A very informative post GG It is sad when the rich get richer and the poor get poorer as one can see in India today...



  Girdhar Gopal posted 2 mnths ago

Thank You Ranjini: Yes there is NO free lunch and sooner a majority realize that the better in both or in every country.
Rgds, Girdhar



  R-Sharma posted 2 mnths ago

Hello Girdhar,

That was a dissertation worth reading.  I think of these economic times as a time for corrections. The foreclosures, the rising prices and the recession (which is no longer looming) have been a shock to most Americans who have for the most part lived through decades of relative prosperity. This hopefully is a lesson that will be in memory for a long time and force people to think twice before buying anything, especially on a loan. The middle class in India on the other hand had just started experiencing the joys of owning luxury items and are now seeing all this suddenly seem like a short-lived dream. Rising energy costs and the limited supply of petroleum is going to change the way we live in the future in both nations.
Ranjini



  Girdhar Gopal posted 2 mnths ago

RRG: I agree with all your points: what I was saying is because of wrong headed policies, the middle class was losing out in the US and was moving down a Maslowian curve of satisfaction. Also the same thing is happeneing in India, where the non global middle class is losing out to the global middle class with possible consequences.
Rgds, Girdhar



  Girdhar Gopal posted 2 mnths ago

D_W:  The statistics, that I have been working from tells me that the globalized( rich and   middle class), the localized middle class amount to a third  of the population each and the poor, a third. I can locate the statistics if you would like to see them. India is changing so fast that I suspect that the statistics I got is probably nearer the truth. But the argument that there are two middle classes, one connected with the global economy and one not is something that is incontrovertible. And the latter middle class is also being squeezed is also unarguable.
Rgds, Girdhar



  das_wunschdenken posted 2 mnths ago

Dear Shri Gopalji,

I am sorry that I didnt quote my source! Gurcharan Das' India Unbound: From Independence to the Global Information Age, the 2007 revised edition is what I quoted from.

Regards
d_w



  Rama Rao Garimella posted 2 mnths ago

My dear Giridhar Gopal garu,

I'm neither an economist nor a management guru but have following to say.

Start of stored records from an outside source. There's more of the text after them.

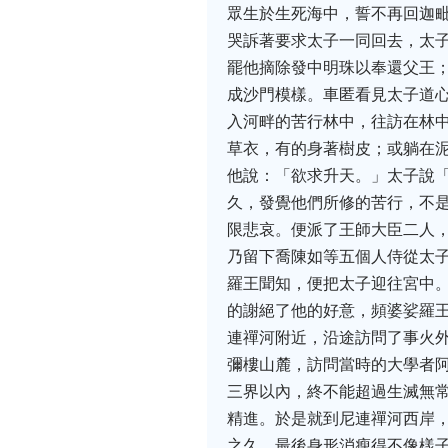
眾生於生死海中，誓不再回迦
哭訴著要求太子一同回去，太子
罷他摘除發中明珠以奉還父王
成沙門模樣。車匿看見太子道
入河畔的苦行林中，往訪在林
草衣，有的身著樹皮；或躺在
他說：「欲求升天。」太子說「
久，發覺他們所修的苦行，不
限悲哀。便派了王師大臣二人
乃留下喬陳如等五個人侍從太
羅王聞知，便把太子迎往宮中
的謝絕了他的好意，頻婆娑羅
連禪河附近，沿途訪問了事火
彌樓山麓，訪問當時的大學者
三界以內，終不能超過生滅無
精進。於是就到尼連禪河西岸
之久，最後身形消瘦得不像樣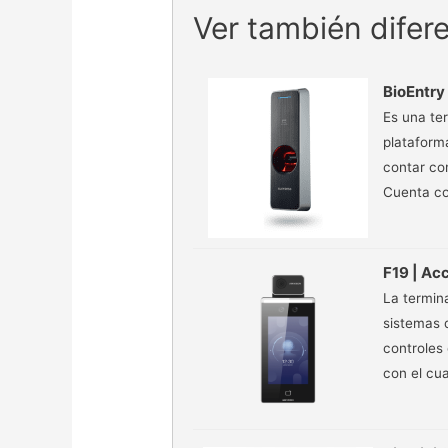
Ver también difer
BioEntry
Es una te
plataform
contar con
Cuenta co
F19 | Ac
La termina
sistemas 
controles
con el cua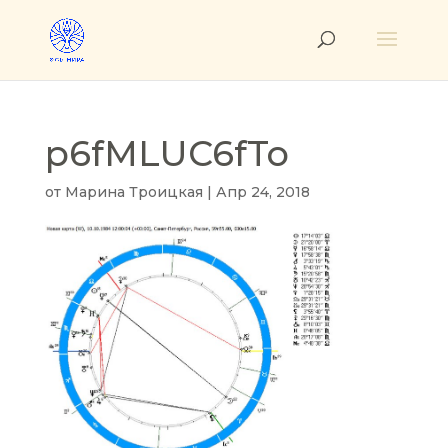
p6fMLUC6fTo
от
Марина Троицкая
|
Апр 24, 2018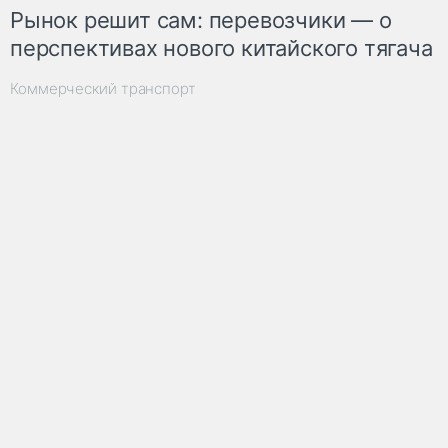
Рынок решит сам: перевозчики — о
перспективах нового китайского тягача
Коммерческий транспорт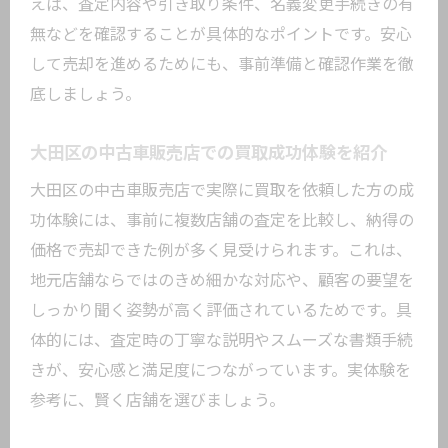
えば、査定内容や引き取り条件、名義変更手続きの有
る方法
無などを確認することが具体的なポイントです。安心
中古車査定のタイミングで得するポイン
して売却を進めるためにも、事前準備と確認作業を徹
ト
底しましょう。
買取相場を活用した中古車売却のコツ
信頼できる中古車買取業者を見極める秘訣
大田区の中古車販売店での買取成功体験を紹介
中古車買取業者選びで信頼度を見極める
大田区の中古車販売店で実際に買取を依頼した方の成
方法
功体験には、事前に複数店舗の査定を比較し、納得の
口コミを活用した中古車買取業者の選定
価格で売却できた例が多く見受けられます。これは、
術
地元店舗ならではのきめ細かな対応や、顧客の要望を
しっかり聞く姿勢が高く評価されているためです。具
車買取サービスの信頼性を判断するポイ
体的には、査定時の丁寧な説明やスムーズな書類手続
ント
きが、安心感と満足度につながっています。実体験を
中古車買取で避けたい業者の特徴と見抜
参考に、賢く店舗を選びましょう。
き方
評判の高い中古車買取業者の探し方を紹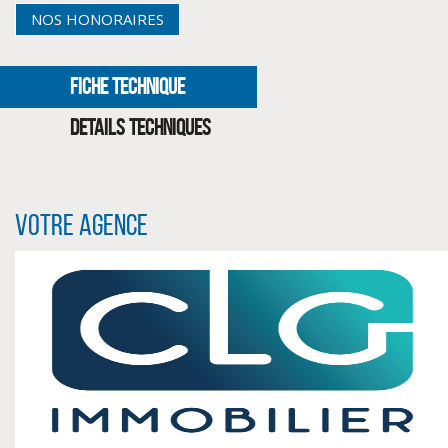
NOS HONORAIRES
FICHE TECHNIQUE
DETAILS TECHNIQUES
Votre agence
CLIQUER ICI POUR AGRANDIR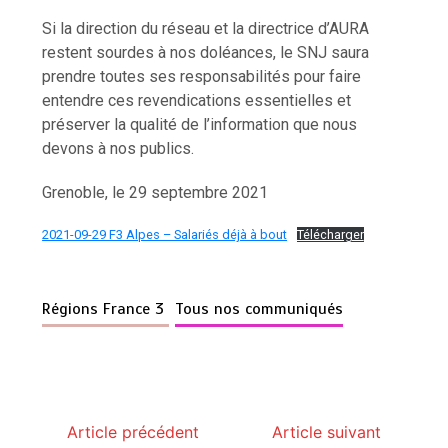
Si la direction du réseau et la directrice d’AURA
restent sourdes à nos doléances, le SNJ saura
prendre toutes ses responsabilités pour faire
entendre ces revendications essentielles et
préserver la qualité de l’information que nous
devons à nos publics.
Grenoble, le 29 septembre 2021
2021-09-29 F3 Alpes – Salariés déjà à bout
Télécharger
Régions France 3
Tous nos communiqués
Article précédent
Article suivant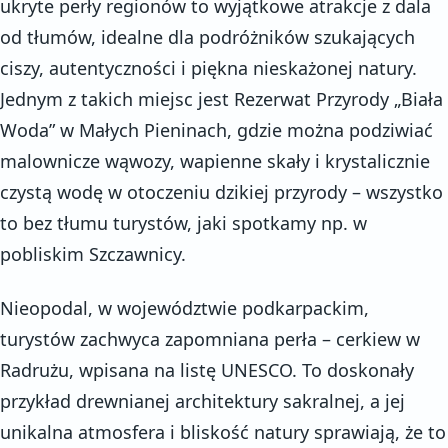
ukryte perły regionów to wyjątkowe atrakcje z dala
od tłumów, idealne dla podróżników szukających
ciszy, autentyczności i piękna nieskażonej natury.
Jednym z takich miejsc jest Rezerwat Przyrody „Biała
Woda” w Małych Pieninach, gdzie można podziwiać
malownicze wąwozy, wapienne skały i krystalicznie
czystą wodę w otoczeniu dzikiej przyrody – wszystko
to bez tłumu turystów, jaki spotkamy np. w
pobliskim Szczawnicy.
Nieopodal, w województwie podkarpackim,
turystów zachwyca zapomniana perła – cerkiew w
Radrużu, wpisana na listę UNESCO. To doskonały
przykład drewnianej architektury sakralnej, a jej
unikalna atmosfera i bliskość natury sprawiają, że to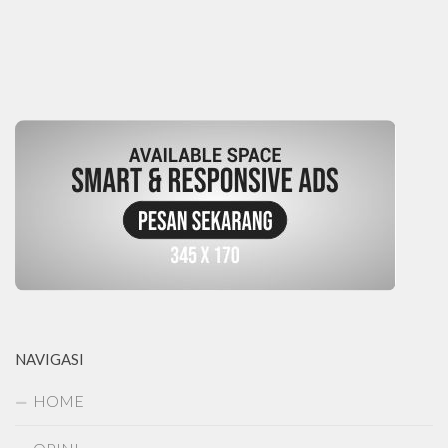
NAVIGASI
HOME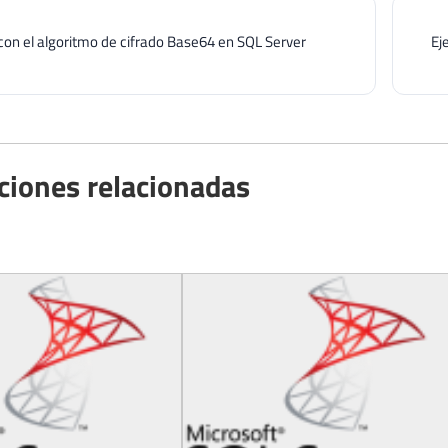
con el algoritmo de cifrado Base64 en SQL Server
Ej
ciones relacionadas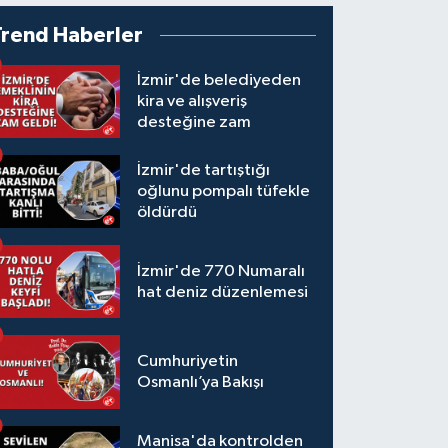
Trend Haberler
İzmir'de belediyeden
kira ve alışveriş
desteğine zam
İzmir'de tartıştığı
oğlunu pompalı tüfekle
öldürdü
İzmir'de 770 Numaralı
hat deniz düzenlemesi
Cumhuriyetin
Osmanlı’ya Bakışı
Manisa'da kontrolden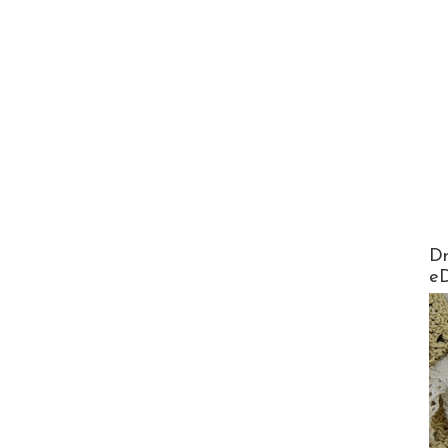
AirMa
Dr
e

1.Oil prices have shot up because USA has doubled its reserves. It should release some 350 Million Tons of oil into free market.
2. It should put a limit on the gas guzzling cars.
3. It should improve Public Transport and rapid Transport systems like BARC in Frisco. The ideal should be to carry more than 75% people to & from work in public transport.
4. It is not exploiting vast reserves of oil in Gulf of Mexico and Alaskan fields in the name of environment and to keep thje prices up. The oil cartel and their lobby is very strong and influential.
5. It should give subsidies and encouragement to Hybrid cars and make the use of two wheelers compulsory in Southern states and whenever weather permits.
6. As for food it should stop subsidising the farmers and allow them to cultivate all the land. No land should be allowed to remain fallow.Similarly it should allow the production of milk to go unfettered to maintain price levels. It should also ban convrsion of corn to ethanol.
7.Big countries like Australia should immediately bring more land under the plough and increase global food production.
But the oil cartel and the farmers' lobbies are too strong and control the President irrespective of his party.
The USA instead of blaming countries like China and India should put its own house in order.
Believe you me I'm no marxist when I suggest the above measures but a pragmatist.
With best wishes,
Ramarao.



  Girdhar Gopal posted 2 mnths ago

The Point I am also making Sampath is that the non global economy(over 66% of the total) IN INDIA is also on a downward spiral with comparatively stagnant incomes and increasing prices for fuel and other essentials. This sector is being priced out and this might have consequences.